**DIRECTIONS**:
Your task is to transcribe the entries below exactly, beginning with the line containing "ring mcp: (139, 193)" and ending with the final line, and to add nothing else.
*** SUPPLIED RECORDS Section Begins ***
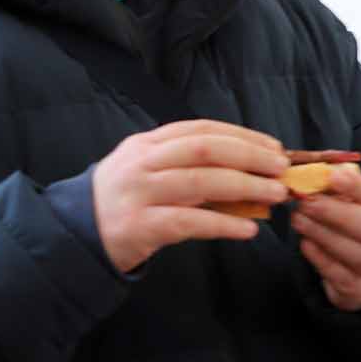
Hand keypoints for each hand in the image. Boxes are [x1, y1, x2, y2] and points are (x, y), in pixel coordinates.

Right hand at [91, 120, 289, 272]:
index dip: (242, 135)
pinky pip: (189, 222)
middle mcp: (142, 163)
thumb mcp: (147, 172)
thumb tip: (250, 173)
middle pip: (204, 150)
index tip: (274, 147)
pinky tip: (248, 230)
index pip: (200, 130)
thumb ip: (187, 168)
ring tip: (275, 195)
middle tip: (282, 169)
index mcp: (145, 144)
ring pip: (200, 182)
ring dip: (245, 187)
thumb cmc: (124, 200)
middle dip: (250, 156)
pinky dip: (223, 224)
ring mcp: (139, 193)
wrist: (78, 232)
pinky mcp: (140, 226)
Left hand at [292, 165, 360, 310]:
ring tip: (298, 219)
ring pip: (359, 256)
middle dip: (338, 214)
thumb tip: (315, 175)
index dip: (359, 187)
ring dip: (324, 235)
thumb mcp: (360, 201)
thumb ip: (341, 189)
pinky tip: (305, 243)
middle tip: (306, 201)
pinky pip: (342, 277)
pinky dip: (321, 259)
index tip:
*** SUPPLIED RECORDS Section Ends ***
**SOLUTION TO THIS PROBLEM**:
ring mcp: (139, 193)
wrist: (78, 232)
pinky mcp: (140, 226)
Left hand at [292, 165, 360, 310]:
ring tip: (298, 219)
ring pip: (359, 256)
middle dip: (338, 214)
thumb tip: (315, 175)
index dip: (359, 187)
ring dip: (324, 235)
thumb mcp: (360, 201)
thumb ip: (341, 189)
pinky tip: (305, 243)
middle tip: (306, 201)
pinky pip: (342, 277)
pinky dip: (321, 259)
index tip:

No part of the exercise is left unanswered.